Selected excerpt:
_ _ _ _

Today we’re meeting Jen, who lives with her little family in England. I love meeting readers from anywhere, but it always adds a little extra fun when they live outside the U.S.!

Here’s Jen:

1. Tell us a little about yourself

I’m a 30-something former tax accountant, who has recently made the switch to be a stay-at-home mum.

Reader with her daughter in the sand.

I live on the North East coast of England with my husband of three years and our 10-month-old daughter.

baby in the water wiht her dad.

We live a fairly simple life and love spending time outdoors and with family, though most of them aren’t local, unfortunately.


Most of our free time is spent training for various races (triathlon for my husband, open water swimming for me).

England beach on a sunny day.

2. How long have you been reading The Frugal Girl?

I can’t quite remember but I know I started when I was still single, so at least 7 years but probably a lot longer than that.

3. How did you get interested in saving money?

My dad was very careful with money so it’s something that I’ve always been aware of growing up.

However, when I first started working after university I was on a fairly low wage and didn’t really think about my finances or budgeting too much. This led to me making some unwise decisions (see below!) and I realised I had to start being really careful before I got into any serious trouble.

I never had huge amounts of debt but I certainly didn’t have any savings and would have struggled with any big expenses.

4. What’s the “why” behind your money-saving efforts?

Over the last few years, we’ve been saving and planning so that I had the option of being a stay-at-home mum, rather than going back to work.

Being able to build up our savings, overpay on our mortgage, etc had meant that our outgoings now are a lot less than they could have otherwise been, so I was able to resign from my previous job in the spring.

a baby playing in a pool of water.

Spending time with my daughter will always be the best ‘why’ we have. We also find that being frugal often ties in with being green/sustainable too, which is something really important to us.

5. What’s your best frugal win?

I don’t think we’ve had many big wins, it’s usually all about the little things that keep adding up.

I’m so glad we were in a position to be able to buy our car outright though, as opposed to leasing or getting finance. She was second-hand, we’ve had her for 5 years and she’s still going strong.

When I think about how much people have to pay every month in car payments, we must have saved ourselves a fortune over those 5 years, and we have no plans to replace her anytime soon.

6. What’s a dumb money mistake you’ve made?

Honestly, buying my first house.

I bought it over a decade ago on my own, when I wasn’t earning a huge amount and I really stretched myself with the mortgage. I ended up getting a really bad deal and paying way above-average interest rates.

In hindsight, it would have been better to continue to rent for another year or two until I was earning a bit more.

_ _ _ _

Data segment:
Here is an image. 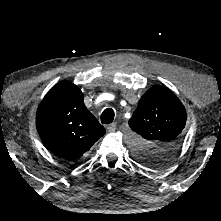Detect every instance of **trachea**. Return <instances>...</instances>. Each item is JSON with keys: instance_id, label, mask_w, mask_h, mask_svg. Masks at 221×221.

_ _ _ _

Retype the part of the reader interview starting at "I live on the" and ending at "a sunny day.". The data shown here come from a separate source.

I live on the North East coast of England with my husband of three years and our 10-month-old daughter.

baby in the water wiht her dad.

We live a fairly simple life and love spending time outdoors and with family, though most of them aren’t local, unfortunately.


Most of our free time is spent training for various races (triathlon for my husband, open water swimming for me).

England beach on a sunny day.